Lenovo, World’s Largest PC Vendor, Seeks Global-Local Balance



Lenovo, a Chinese multinational tech company is the world’s largest PC vendor and fourth largest smartphone company.

Headquartered in Beijing, the brand came into existence in 2004 and in 2005, acquired the former Personal Computer Division of IBM, the company that invented the PC industry in 1981. In fact, it still owns the ThinkPad, IBM’s iconic laptop.

Today, Lenovo is a $39 billion personal technology company with more than 54,000 employees in more than 60 countries serving customers in more than 160 countries. Lenovo’s vertically integrated end-to-end business model is distinctive and its goal is to be a ‘global-local’ company in a ‘PC+ world.’

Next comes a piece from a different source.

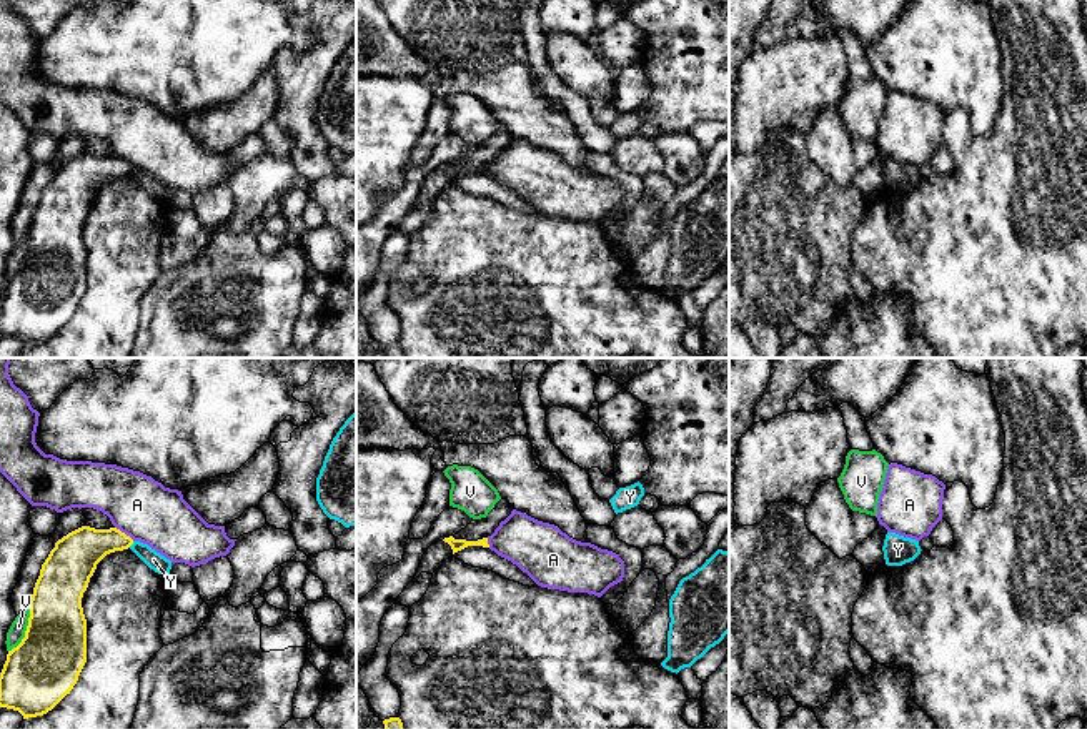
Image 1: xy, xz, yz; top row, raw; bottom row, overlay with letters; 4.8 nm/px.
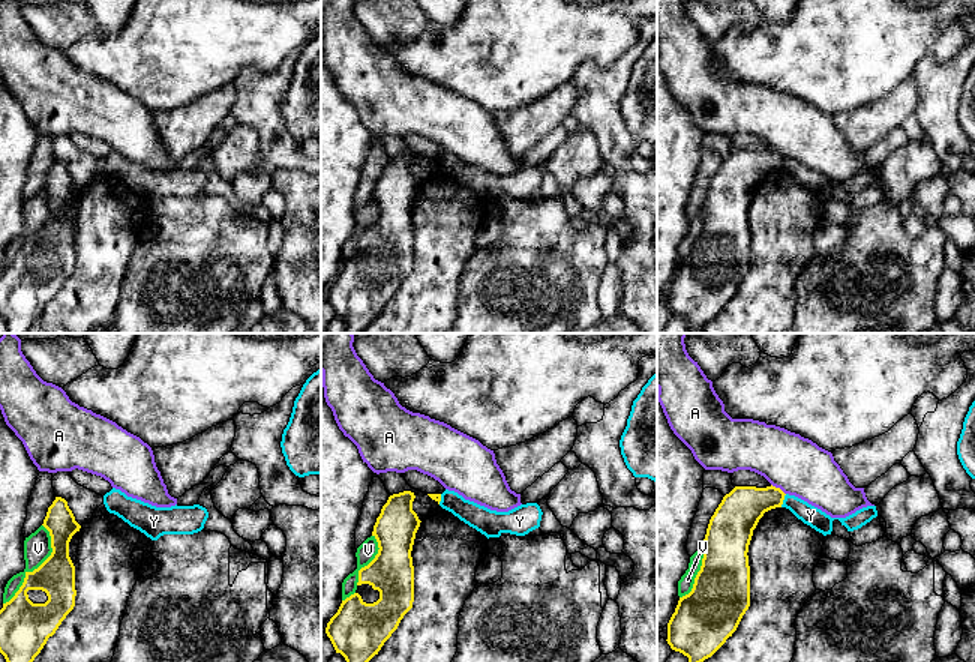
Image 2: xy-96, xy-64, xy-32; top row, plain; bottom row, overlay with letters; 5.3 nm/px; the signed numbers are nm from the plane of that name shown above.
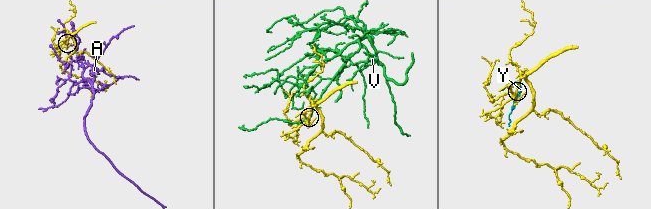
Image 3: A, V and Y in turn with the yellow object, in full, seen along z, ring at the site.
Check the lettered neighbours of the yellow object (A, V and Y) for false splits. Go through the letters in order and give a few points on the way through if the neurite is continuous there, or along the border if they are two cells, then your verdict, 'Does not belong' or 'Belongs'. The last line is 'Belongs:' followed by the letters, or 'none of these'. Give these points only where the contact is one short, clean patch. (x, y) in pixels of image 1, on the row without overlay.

Its range of smart devices includes:

CAVA, the intelligent virtual assistant whose contextually aware, AI-powered deep-learning face-and voice-recognition features help manage day-to-day events.

• The daystAR augmented reality headset comes with an ‘optical display’, 40-degree viewing angles and an ‘independent vision processing unit’ that is untethered.

Smart Cast+ is “an intelligent, interactive speaker, to do more – it recognizes sounds, objects and delivers AR experiences. It makes learning fun and immersive like with the fairytale module where children can learn Chinese, project their illustrations and Chinese subtitles while listening to the lesson.”

• The Xiaole platform is envisioned to “constantly learns from conversations with customers and adjusts accordingly to provide a personalized and customized user experience.”

• Lenovo, which also owns Motorola, unveiled the Z2 Force handset at its annual #hellomotoworld event. At their Lenovo Tech World conference in Shanghai, the company unveiled products that represent its “vision for the future of AI.”

• Pocket Lint noted, “If you’re looking for a laptop all-rounder then you’ll be hard pressed to buy anything better balanced than the Lenovo Yoga 720. It’s one well conceived laptop that should really be on your radar.” The Yoga laptop launched a “Star Wars” augmented reality game with Disney in July that requires a Lenovo Mirage headset to play.

• As the owner of Motorola, Lenovo’s entry-level Moto phones—the Moto E4 and E4 Plus—are available for $129 and $179 respectively, while the E4 will be sold as an Amazon Prime exclusive.

• The Explorer headgear is a mixed reality headset with dual cameras, VR motion tracking and optional motion controllers for greater immersive control. $350 buys the headset, or $450 for a bundle with the motion controllers.

Lenovo is focused on big data, AI and hybrid cloud workloads and to that end launched 14 server platforms, seven storage systems, and five network switches. With a goal of being the No. 1 supercomputing company in the world, it ships four devices every second.

The company leverages economies of scale and manufactures motherboards. Kirk Skaugen, president of its data center unit believes that “supercomputers are the concept cars that enable Lenovo to pilot technology and then move it to the enterprise.”

Lenovo CMO David Roman told CNBC the company is focused on its brand, but it’s telling a different brand story than its rivals:

What we’re trying to do is really make it relevant, show our personality, show the attitude—what drives the company, what motivates us. If you are a consumer looking for a phone, a tablet, a PC, a gaming device (or) VR goggles, we want your perception of Lenovo to be the same. We still have a Moto campaign (for Motorola), a Yoga (laptop) campaign (and) we want to make them similar and part of a broader consumer (-facing) campaign.